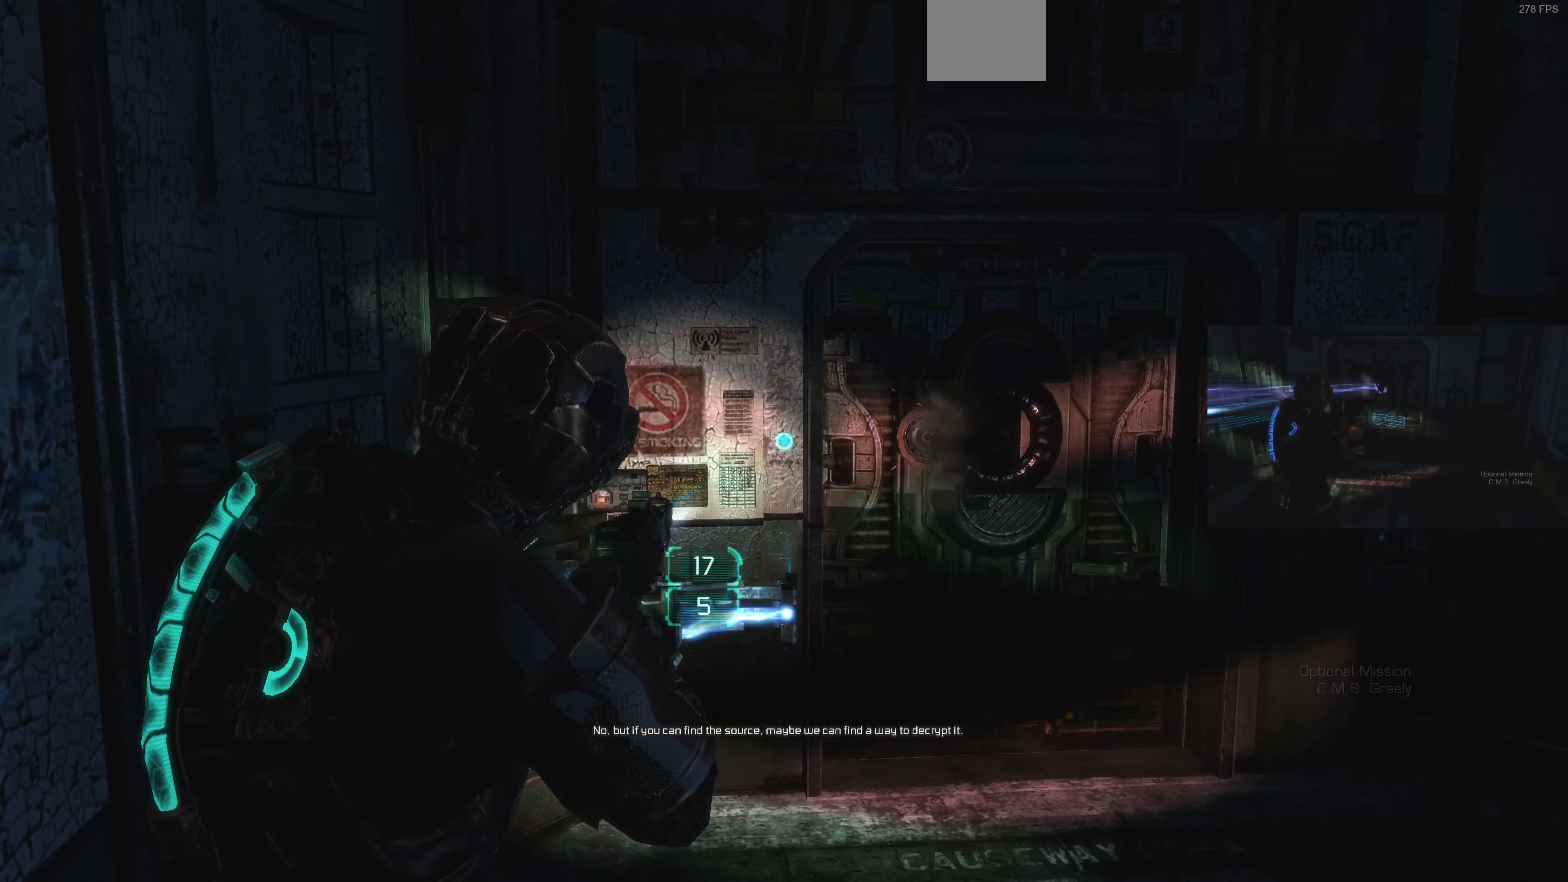
{"buttons": [], "left_stick": "up-right", "right_stick": "center", "events": [[200, "L2", "up"], [234, "left_stick", "up-right"]]}
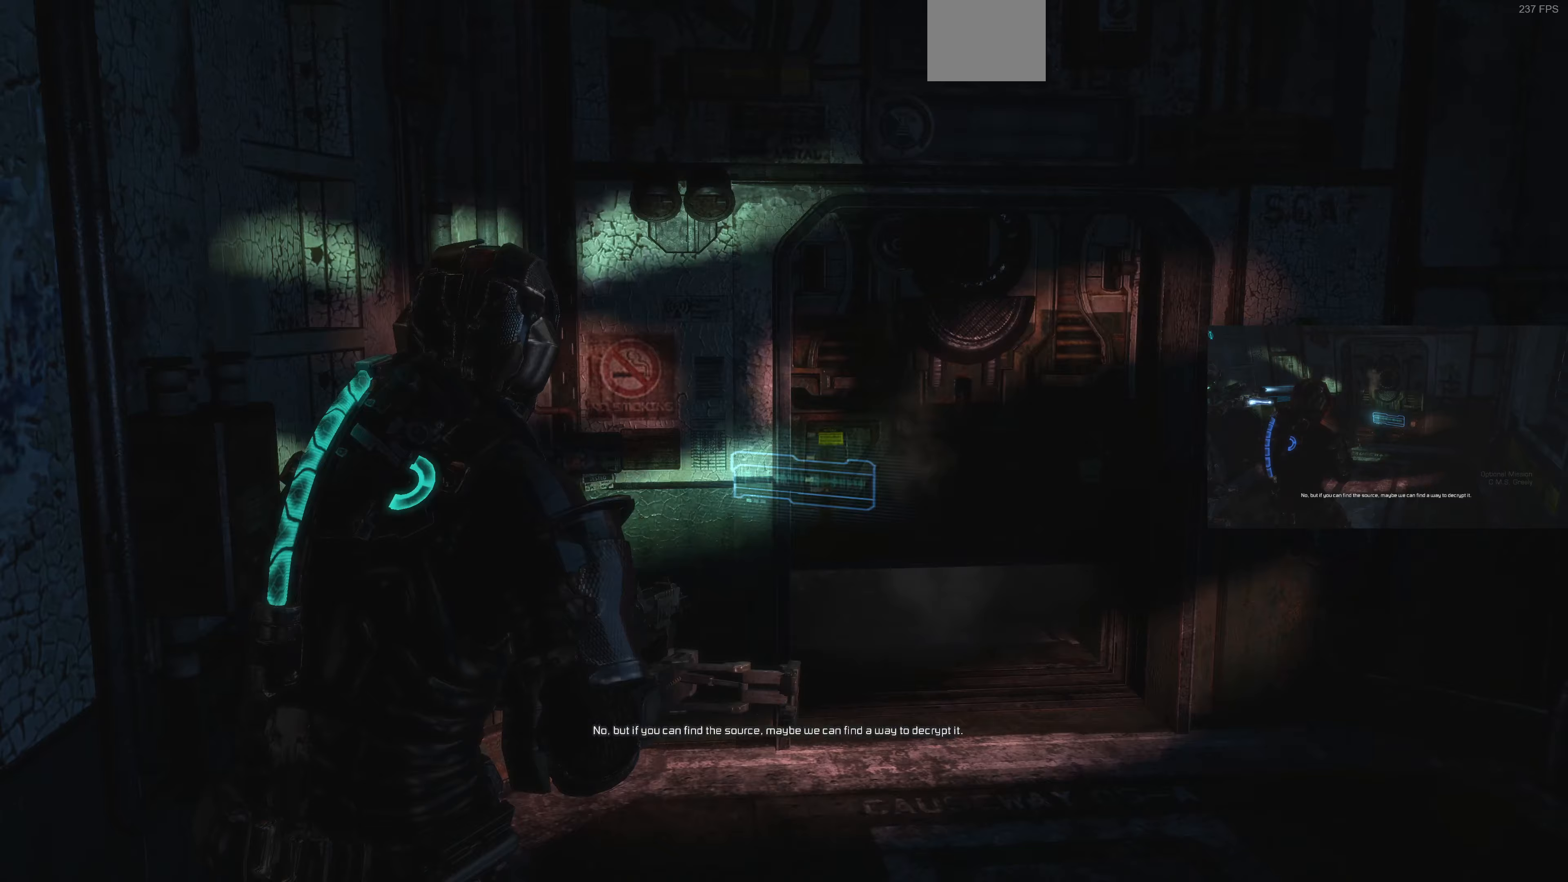
{"buttons": [], "left_stick": "up-right", "right_stick": "center", "events": [[233, "right_stick", "up"], [500, "right_stick", "center"]]}
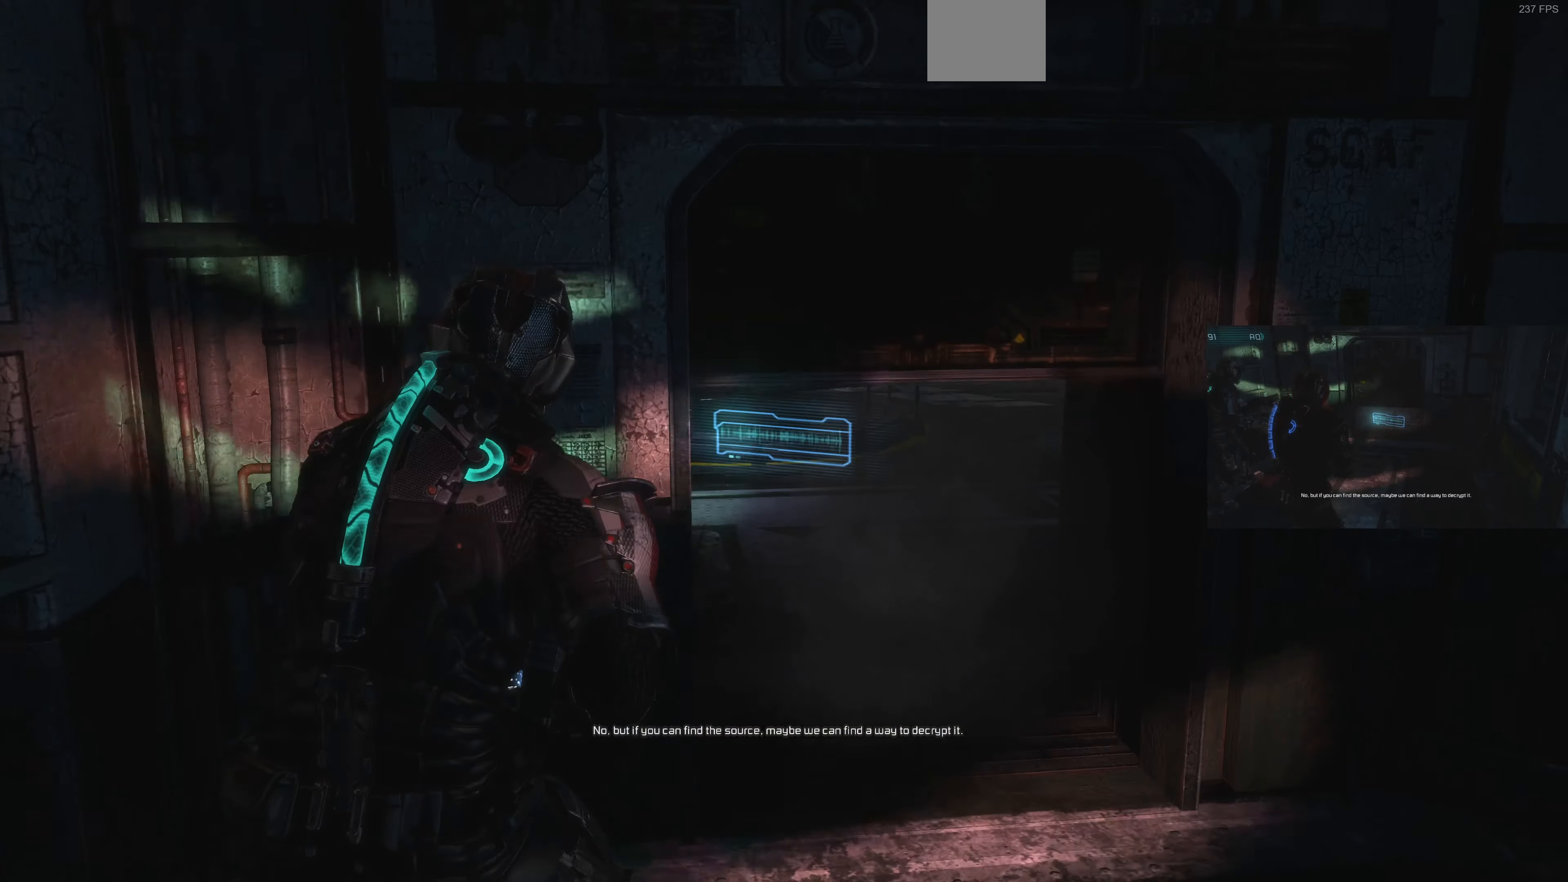
{"buttons": [], "left_stick": "up-right", "right_stick": "left", "events": [[200, "right_stick", "left"], [300, "right_stick", "center"], [500, "right_stick", "left"]]}
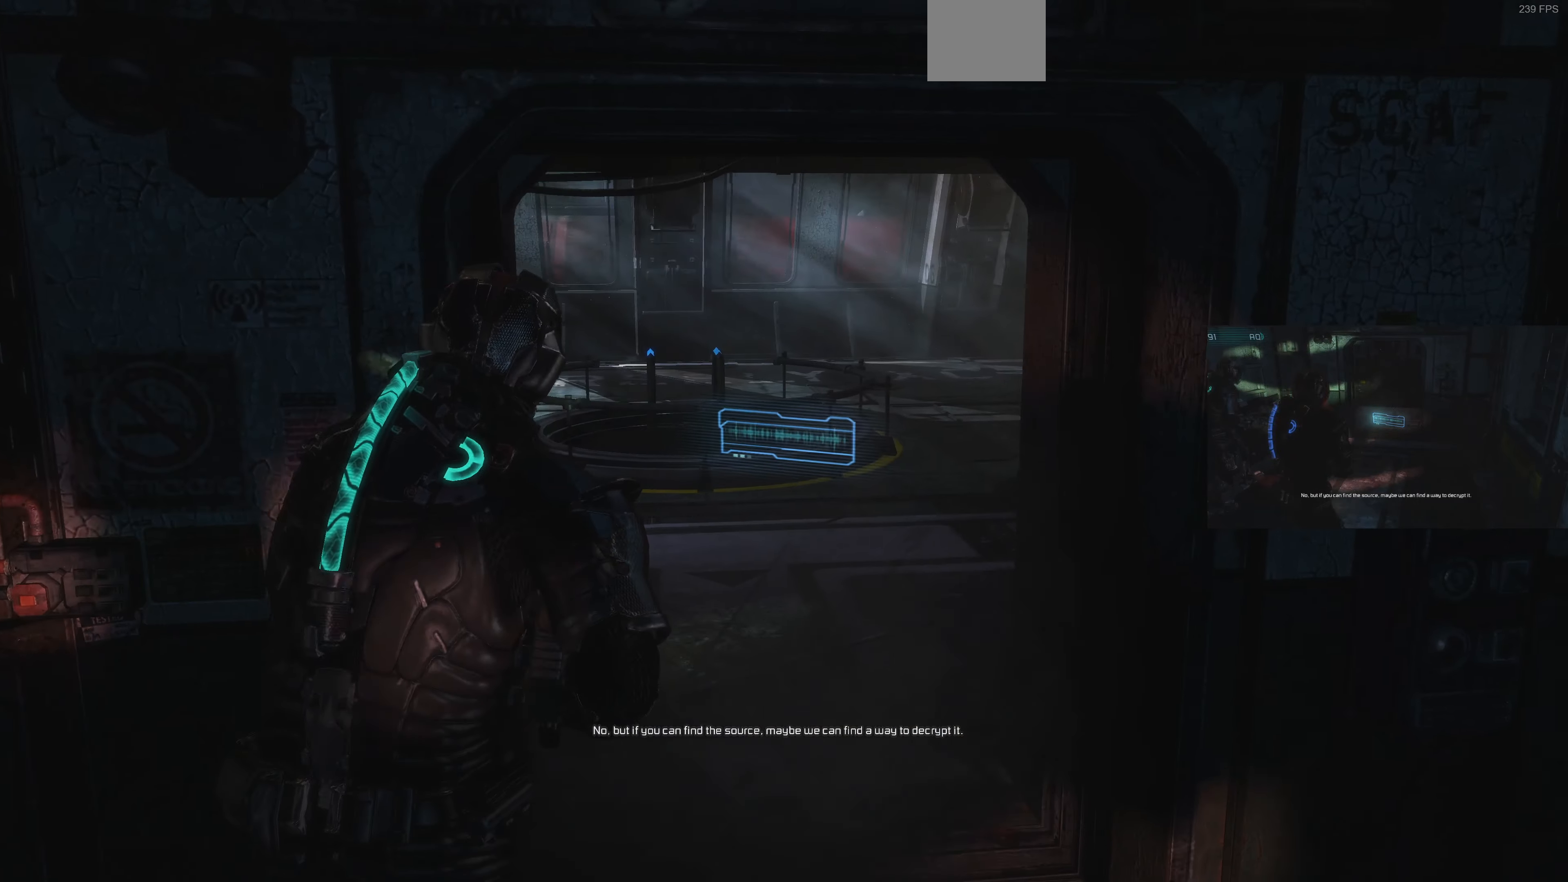
{"buttons": [], "left_stick": "up-right", "right_stick": "left", "events": [[133, "right_stick", "up-left"], [233, "right_stick", "center"], [400, "right_stick", "left"]]}
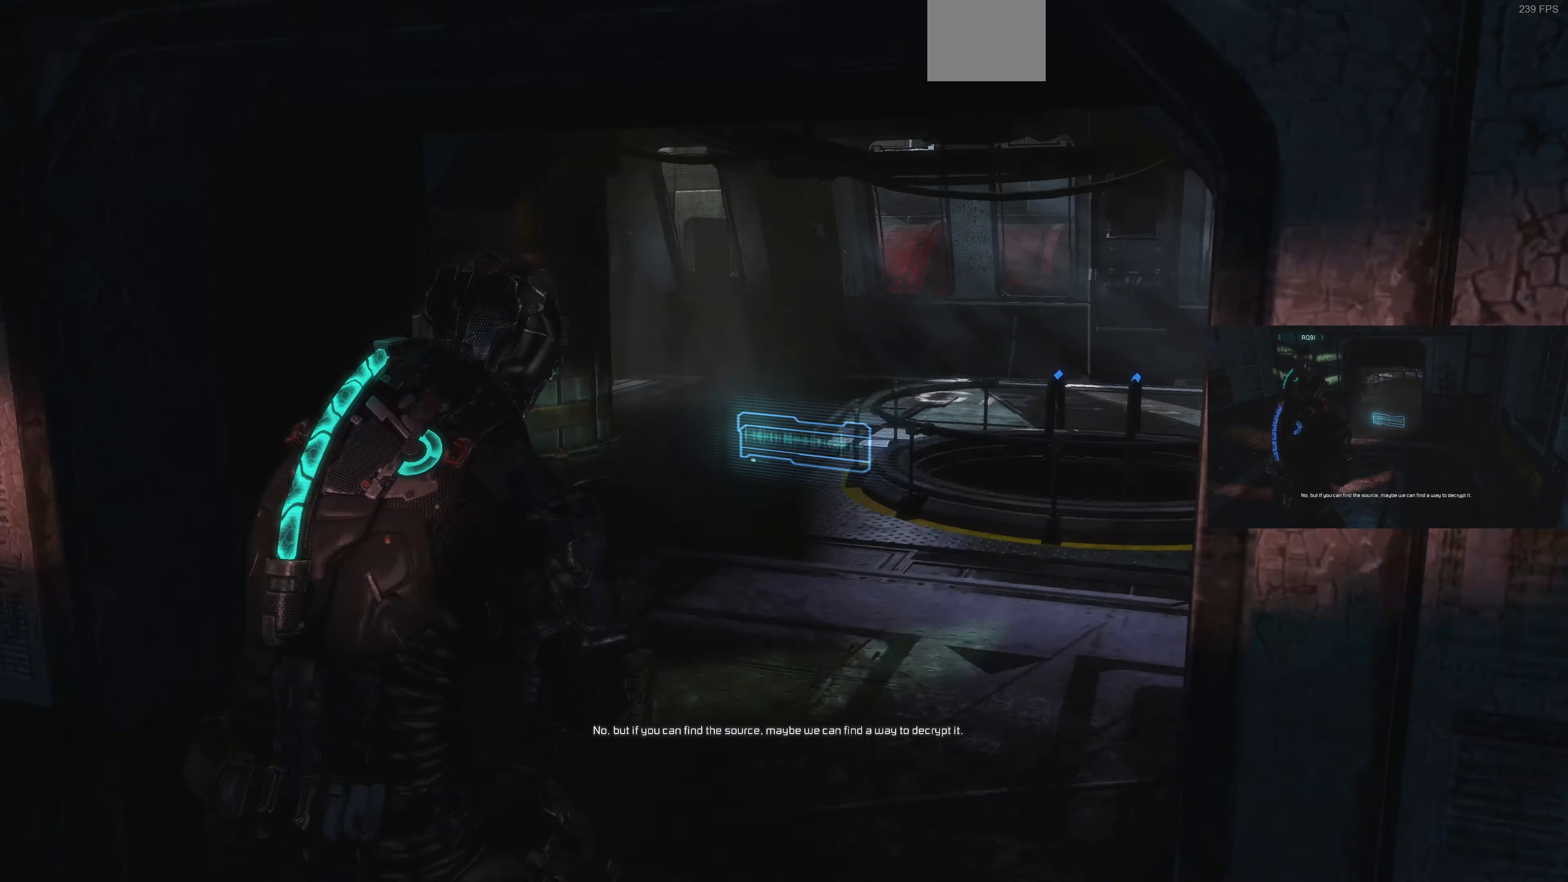
{"buttons": [], "left_stick": "up-right", "right_stick": "center", "events": [[100, "right_stick", "up-left"], [267, "right_stick", "center"]]}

- **What the exercise asks**
Pictures aside, retype all of the entries word for word.

- **Exercise solution**
{"buttons": [], "left_stick": "up-right", "right_stick": "center", "events": [[200, "L2", "up"], [234, "left_stick", "up-right"]]}
{"buttons": [], "left_stick": "up-right", "right_stick": "center", "events": [[233, "right_stick", "up"], [500, "right_stick", "center"]]}
{"buttons": [], "left_stick": "up-right", "right_stick": "left", "events": [[200, "right_stick", "left"], [300, "right_stick", "center"], [500, "right_stick", "left"]]}
{"buttons": [], "left_stick": "up-right", "right_stick": "left", "events": [[133, "right_stick", "up-left"], [233, "right_stick", "center"], [400, "right_stick", "left"]]}
{"buttons": [], "left_stick": "up-right", "right_stick": "center", "events": [[100, "right_stick", "up-left"], [267, "right_stick", "center"]]}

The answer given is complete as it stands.